**Requirement:** This calls for a verbatim copy of all the data, with no images carried over.

Before-and-after change records
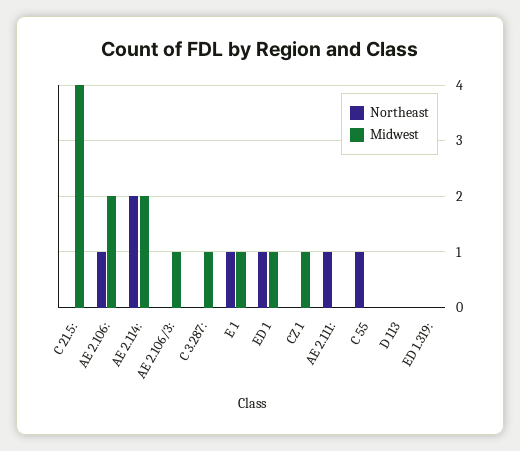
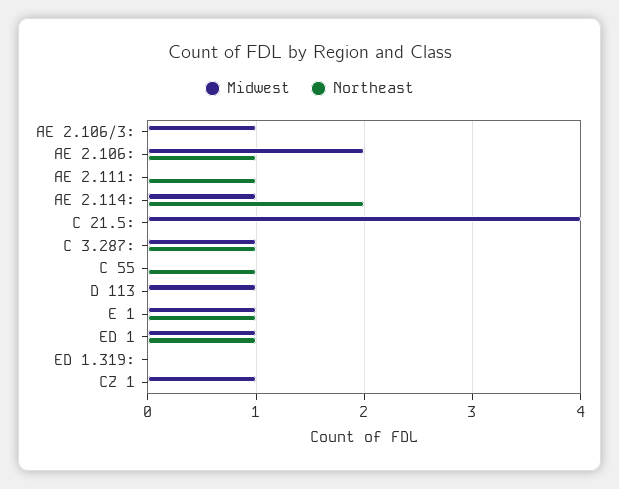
  {
    "Northeast": {
      "C 21.5:": 0,
      "AE 2.106:": 1,
      "AE 2.114:": 2,
      "AE 2.106/3:": 0,
-     "C 3.287:": 0,
+     "C 3.287:": 1,
      "E 1": 1,
      "ED 1": 1,
      "CZ 1": 0,
      "AE 2.111:": 1,
      "C 55": 1,
      "D 113": 0,
      "ED 1.319:": 0
    },
    "Midwest": {
      "C 21.5:": 4,
      "AE 2.106:": 2,
-     "AE 2.114:": 2,
+     "AE 2.114:": 1,
      "AE 2.106/3:": 1,
      "C 3.287:": 1,
      "E 1": 1,
      "ED 1": 1,
      "CZ 1": 1,
      "AE 2.111:": 0,
      "C 55": 0,
-     "D 113": 0,
+     "D 113": 1,
      "ED 1.319:": 0
    }
  }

**Exercise response:**
  {
    "Northeast": {
      "C 21.5:": 0,
      "AE 2.106:": 1,
      "AE 2.114:": 2,
      "AE 2.106/3:": 0,
-     "C 3.287:": 0,
+     "C 3.287:": 1,
      "E 1": 1,
      "ED 1": 1,
      "CZ 1": 0,
      "AE 2.111:": 1,
      "C 55": 1,
      "D 113": 0,
      "ED 1.319:": 0
    },
    "Midwest": {
      "C 21.5:": 4,
      "AE 2.106:": 2,
-     "AE 2.114:": 2,
+     "AE 2.114:": 1,
      "AE 2.106/3:": 1,
      "C 3.287:": 1,
      "E 1": 1,
      "ED 1": 1,
      "CZ 1": 1,
      "AE 2.111:": 0,
      "C 55": 0,
-     "D 113": 0,
+     "D 113": 1,
      "ED 1.319:": 0
    }
  }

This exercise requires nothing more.